0.3s warm on NFS vs 8.5s on BeeGFS. On BeeGFS every reload is effectively cold. With TP=8, the 8x I/O amplification stacks on top.

RL Training with Weight Broadcasting

Winner: NFS, by a wide margin. This is where the mmap invalidation hurts most.

Pattern: trainer writes updated weights to shared storage, multiple inference workers per node (TP=8) mmap the same files — every training step. This is the multi-process mmap problem repeated on every weight update:

NFS BeeGFS
First worker ~18s (cold) ~10s (cold)
Remaining 7 workers ~0.3s each (page cache) ~10s each (re-fetch)
Total node I/O 1x model size (61 GB) 8x model size (488 GB)

Not a one-time cost at job startup — it's per-step overhead across the entire training run.
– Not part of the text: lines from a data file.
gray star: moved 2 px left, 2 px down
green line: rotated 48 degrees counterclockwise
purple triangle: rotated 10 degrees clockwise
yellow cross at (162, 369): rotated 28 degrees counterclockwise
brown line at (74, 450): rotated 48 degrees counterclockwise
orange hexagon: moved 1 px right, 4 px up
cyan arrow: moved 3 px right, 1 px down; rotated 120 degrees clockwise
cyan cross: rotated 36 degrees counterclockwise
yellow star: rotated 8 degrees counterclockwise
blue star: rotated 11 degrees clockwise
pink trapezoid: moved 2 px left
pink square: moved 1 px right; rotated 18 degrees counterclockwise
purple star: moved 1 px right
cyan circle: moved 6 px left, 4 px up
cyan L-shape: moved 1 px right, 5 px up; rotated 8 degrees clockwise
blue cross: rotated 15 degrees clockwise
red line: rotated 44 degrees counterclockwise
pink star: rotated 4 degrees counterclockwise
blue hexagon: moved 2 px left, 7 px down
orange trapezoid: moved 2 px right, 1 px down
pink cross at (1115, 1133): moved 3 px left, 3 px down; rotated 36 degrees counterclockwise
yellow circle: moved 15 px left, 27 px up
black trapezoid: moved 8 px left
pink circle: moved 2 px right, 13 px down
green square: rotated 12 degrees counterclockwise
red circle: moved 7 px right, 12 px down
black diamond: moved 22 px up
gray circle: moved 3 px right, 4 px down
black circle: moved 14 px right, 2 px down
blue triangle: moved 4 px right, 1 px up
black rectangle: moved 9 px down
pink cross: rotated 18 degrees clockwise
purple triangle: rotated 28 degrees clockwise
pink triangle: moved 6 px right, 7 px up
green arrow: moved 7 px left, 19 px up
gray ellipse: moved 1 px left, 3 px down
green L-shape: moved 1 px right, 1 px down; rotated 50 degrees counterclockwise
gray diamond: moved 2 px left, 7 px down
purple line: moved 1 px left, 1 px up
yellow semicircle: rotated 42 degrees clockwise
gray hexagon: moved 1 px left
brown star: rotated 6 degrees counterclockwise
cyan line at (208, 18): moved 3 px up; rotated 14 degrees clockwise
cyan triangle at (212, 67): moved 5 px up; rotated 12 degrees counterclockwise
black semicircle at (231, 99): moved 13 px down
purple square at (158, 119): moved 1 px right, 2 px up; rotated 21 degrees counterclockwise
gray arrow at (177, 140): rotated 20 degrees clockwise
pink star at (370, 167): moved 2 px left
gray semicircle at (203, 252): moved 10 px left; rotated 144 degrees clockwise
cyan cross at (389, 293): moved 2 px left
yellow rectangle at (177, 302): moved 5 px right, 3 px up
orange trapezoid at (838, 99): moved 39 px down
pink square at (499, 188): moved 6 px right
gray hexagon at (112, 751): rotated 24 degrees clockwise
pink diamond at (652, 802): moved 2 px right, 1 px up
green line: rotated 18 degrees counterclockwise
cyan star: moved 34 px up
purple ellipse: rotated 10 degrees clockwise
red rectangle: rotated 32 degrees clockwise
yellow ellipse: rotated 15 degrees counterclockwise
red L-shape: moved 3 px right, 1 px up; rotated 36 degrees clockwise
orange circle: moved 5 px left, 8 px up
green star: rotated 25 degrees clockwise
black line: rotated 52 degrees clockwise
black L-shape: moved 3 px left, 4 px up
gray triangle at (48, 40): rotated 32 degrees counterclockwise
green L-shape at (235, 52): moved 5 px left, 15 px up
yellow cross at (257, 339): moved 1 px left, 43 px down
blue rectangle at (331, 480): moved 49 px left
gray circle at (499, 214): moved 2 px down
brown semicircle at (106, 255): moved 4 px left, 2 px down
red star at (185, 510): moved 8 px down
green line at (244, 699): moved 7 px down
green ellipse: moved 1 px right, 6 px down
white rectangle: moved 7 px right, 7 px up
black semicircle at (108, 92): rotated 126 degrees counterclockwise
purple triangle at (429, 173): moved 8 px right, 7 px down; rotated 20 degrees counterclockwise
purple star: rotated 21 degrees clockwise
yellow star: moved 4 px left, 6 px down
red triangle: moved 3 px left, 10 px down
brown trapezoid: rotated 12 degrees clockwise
Dataset Loading (Arrow/mmap)

NFS for repeated epochs. HuggingFace datasets use Arrow format with mmap — same invalidation rules apply.

Python Virtual Environments

Local NVMe, then NFS. BeeGFS's per-file open() RPCs across 23k files make imports noticeably slower.

Recommendation Summary

Workload Best Choice Reason
Model load, once per job BeeGFS Faster cold via parallel RDMA
Model load, repeated NFS 30x faster warm — pages retained
Weight broadcast (multi-process) NFS Page cache shared across workers
Checkpoints (write-once, read-once) BeeGFS High throughput, warm cache not needed
Dataset reads (repeated epochs) NFS Pages survive between epochs
Python imports / virtualenvs Local NVMe > NFS BeeGFS metadata RPCs per open()

BeeGFS wins on raw parallel cold throughput. NFS wins on anything that benefits from warm cache — which turns out to be most ML workloads. If your cluster runs both workload types, the answer is often "both."